++++ RECORDS SHOWN

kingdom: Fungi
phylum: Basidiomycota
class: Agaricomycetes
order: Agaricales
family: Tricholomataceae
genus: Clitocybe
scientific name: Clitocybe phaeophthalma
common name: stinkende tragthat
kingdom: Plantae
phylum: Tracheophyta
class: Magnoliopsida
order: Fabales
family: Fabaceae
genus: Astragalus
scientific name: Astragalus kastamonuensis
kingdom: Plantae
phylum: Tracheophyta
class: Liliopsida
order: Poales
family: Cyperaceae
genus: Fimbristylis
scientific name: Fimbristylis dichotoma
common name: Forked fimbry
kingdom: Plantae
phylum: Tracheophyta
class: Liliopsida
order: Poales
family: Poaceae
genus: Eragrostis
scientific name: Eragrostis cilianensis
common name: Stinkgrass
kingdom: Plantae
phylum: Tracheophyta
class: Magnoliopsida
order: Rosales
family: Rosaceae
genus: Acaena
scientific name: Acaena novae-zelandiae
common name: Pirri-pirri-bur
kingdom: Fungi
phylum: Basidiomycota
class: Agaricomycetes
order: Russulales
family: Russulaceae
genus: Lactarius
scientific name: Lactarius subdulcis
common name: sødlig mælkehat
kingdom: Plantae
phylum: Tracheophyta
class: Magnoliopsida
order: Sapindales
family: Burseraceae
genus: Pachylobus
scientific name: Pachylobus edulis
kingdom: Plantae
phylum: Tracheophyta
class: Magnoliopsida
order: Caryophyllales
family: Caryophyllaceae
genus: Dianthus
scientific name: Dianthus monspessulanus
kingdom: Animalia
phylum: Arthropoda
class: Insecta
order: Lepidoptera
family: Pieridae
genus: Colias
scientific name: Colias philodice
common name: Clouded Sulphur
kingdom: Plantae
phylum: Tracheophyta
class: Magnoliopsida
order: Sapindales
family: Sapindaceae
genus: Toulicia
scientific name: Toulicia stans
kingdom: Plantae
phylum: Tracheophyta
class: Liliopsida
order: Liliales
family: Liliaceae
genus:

++++++++

▶ [GIVEN TASK]: Please echo the records from the line holding "order: Russulales" through the end of the records, inclusive.

▶ [EXPECTED OUTPUT]:
order: Russulales
family: Russulaceae
genus: Lactarius
scientific name: Lactarius subdulcis
common name: sødlig mælkehat
kingdom: Plantae
phylum: Tracheophyta
class: Magnoliopsida
order: Sapindales
family: Burseraceae
genus: Pachylobus
scientific name: Pachylobus edulis
kingdom: Plantae
phylum: Tracheophyta
class: Magnoliopsida
order: Caryophyllales
family: Caryophyllaceae
genus: Dianthus
scientific name: Dianthus monspessulanus
kingdom: Animalia
phylum: Arthropoda
class: Insecta
order: Lepidoptera
family: Pieridae
genus: Colias
scientific name: Colias philodice
common name: Clouded Sulphur
kingdom: Plantae
phylum: Tracheophyta
class: Magnoliopsida
order: Sapindales
family: Sapindaceae
genus: Toulicia
scientific name: Toulicia stans
kingdom: Plantae
phylum: Tracheophyta
class: Liliopsida
order: Liliales
family: Liliaceae
genus:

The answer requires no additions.